Do I need franchisor approval before I can close on a pizza franchise resale?

Yes — all major pizza franchise brands including Domino's, Pizza Hut, Papa Johns, and Marco's require the franchisor to approve the incoming buyer before the franchise agreement can be transferred. This process typically takes 30–60 days and involves a review of the buyer's financial qualifications, restaurant operating experience, and background check. Many franchisors also retain a right of first refusal, meaning they can elect to purchase the location themselves at the agreed price before the buyer can close. Initiate the franchisor approval process as early as possible — ideally in parallel with your SBA underwriting — to avoid timeline conflicts that can jeopardize the deal.

What is a realistic EBITDA multiple for a pizza franchise resale in the $1M–$5M revenue range?
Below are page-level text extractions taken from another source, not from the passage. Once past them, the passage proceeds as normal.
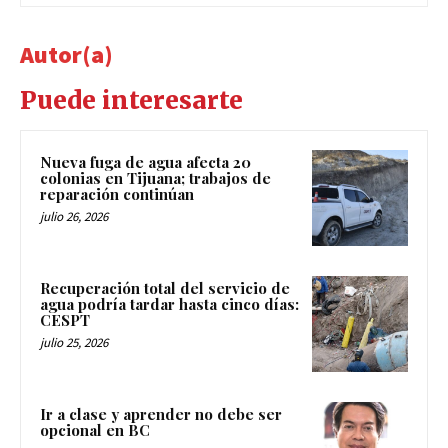
Autor(a)
Puede interesarte
Nueva fuga de agua afecta 20
colonias en Tijuana; trabajos de
reparación continúan
julio 26, 2026
Recuperación total del servicio de
agua podría tardar hasta cinco días:
CESPT
julio 25, 2026
Ir a clase y aprender no debe ser
opcional en BC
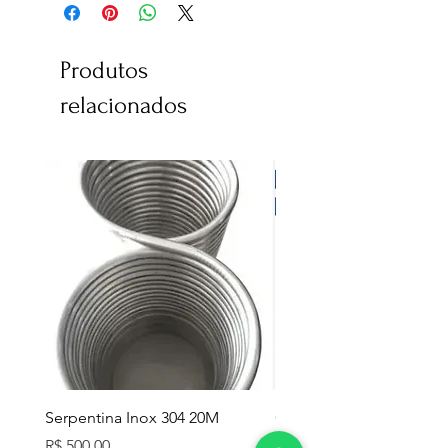
Produtos
relacionados
Serpentina Inox 304 20M
Caixa Térmica Mor 26L
Preço
Preço
R$ 500,00
R$ 280,00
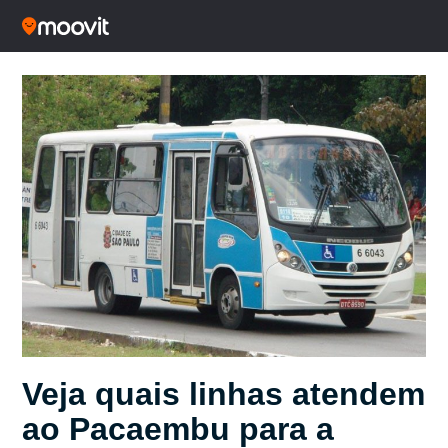
Veja quais linhas atendem
ao Pacaembu para a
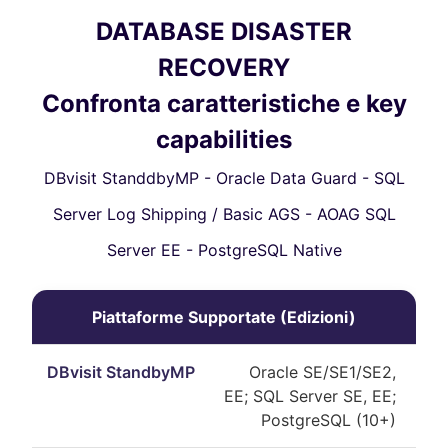
DATABASE DISASTER
RECOVERY
Confronta caratteristiche e key
capabilities
DBvisit StanddbyMP - Oracle Data Guard - SQL
Server Log Shipping / Basic AGS - AOAG SQL
Server EE - PostgreSQL Native
Piattaforme Supportate (Edizioni)
Oracle SE/SE1/SE2,
EE; SQL Server SE, EE;
PostgreSQL (10+)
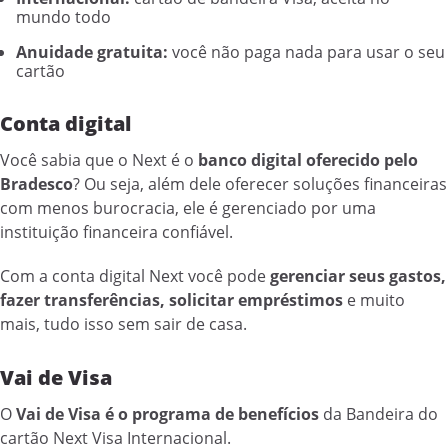
mundo todo
Anuidade gratuita:
você não paga nada para usar o seu
cartão
Conta digital
Você sabia que o Next é o
banco digital oferecido pelo
Bradesco
? Ou seja, além dele oferecer soluções financeiras
com menos burocracia, ele é gerenciado por uma
instituição financeira confiável.
Com a conta digital Next você pode
gerenciar seus gastos,
fazer transferências, solicitar empréstimos
e muito
mais, tudo isso sem sair de casa.
Vai de Visa
O
Vai de Visa é o programa de benefícios
da Bandeira do
cartão Next Visa Internacional.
Pizza franchise resale transactions in the lower middle market typically trade at 2.5x–4.5x store-level EBITDA. Single units with below-average margins or short remaining lease terms tend to close at the lower end of that range, while multi-unit portfolios with consistent same-store sales growth, experienced management teams, and strong lease positions command multiples at or above 4x. Margins in this segment typically run 10–18% at the store level after royalties and marketing fund contributions, so a 4-unit portfolio generating $2.4M in combined revenue with 15% EBITDA would produce roughly $360,000 in store-level earnings, implying a deal value of $900,000–$1,620,000 depending on deal quality.

Can I use an SBA 7(a) loan to buy an existing pizza franchise?

Yes — pizza franchise resales are among the most SBA-eligible small business acquisitions because the franchisor brand, established revenue history, and FDD documentation provide the credit story that SBA lenders need. Most SBA lenders will finance 80–90% of the acquisition cost including goodwill, equipment, and working capital, with the buyer contributing 10–15% equity and the seller often carrying a subordinated note for 5–10%. The SBA also maintains a Franchise Registry that includes most major pizza brands, which can accelerate lender review. Expect a 60–90 day underwriting process from a lender experienced in franchise transactions.

What happens to the franchise agreement when a pizza franchise is sold?

The existing franchise agreement does not automatically transfer to the buyer. Instead, the buyer typically signs a new franchise agreement with the franchisor at the time of transfer — which means the buyer will be subject to the current terms, royalty rates, and required investment standards in the most recent FDD, not the seller's original agreement. This is a critical distinction because the current FDD may include updated technology requirements, remodel standards, or higher marketing fund contributions that the seller's original agreement did not. Always compare the seller's current agreement terms against the current FDD before finalizing your purchase price.

What are the biggest deal-killers in pizza franchise acquisitions?

The most common deal-killers in pizza franchise resales are: short or non-assignable leases where the landlord demands significant rent increases as a condition of consent; franchisor denial of the buyer due to insufficient capital or lack of restaurant operating experience; SBA lender withdrawal due to declining same-store sales in the 12 months preceding close; discovery during due diligence of unreported owner compensation, cash sales, or deferred equipment maintenance that reduces adjusted EBITDA below the threshold needed to service acquisition debt; and franchisor exercise of a right of first refusal that eliminates the buyer entirely. Addressing lease assignability, franchisor qualification, and financial transparency early in the process significantly reduces these risks.

How should a seller prepare their pizza franchise financials before going to market?

Sellers should prepare at least 3 years of tax-filed financials alongside monthly store-level P&L statements that clearly separate revenue, cost of goods, labor, royalties, marketing fund contributions, and occupancy costs by location. Any personal expenses run through the business — vehicle payments, personal cell phones, family member salaries — should be identified and documented as add-backs to normalize EBITDA. Buyers and their SBA lenders will scrutinize these figures intensely, and any inconsistency between tax returns and internal P&Ls will trigger lender skepticism that can delay or kill the deal. Engaging a CPA with franchise or restaurant experience to prepare a quality of earnings analysis before going to market can significantly increase buyer confidence and justify a higher valuation multiple.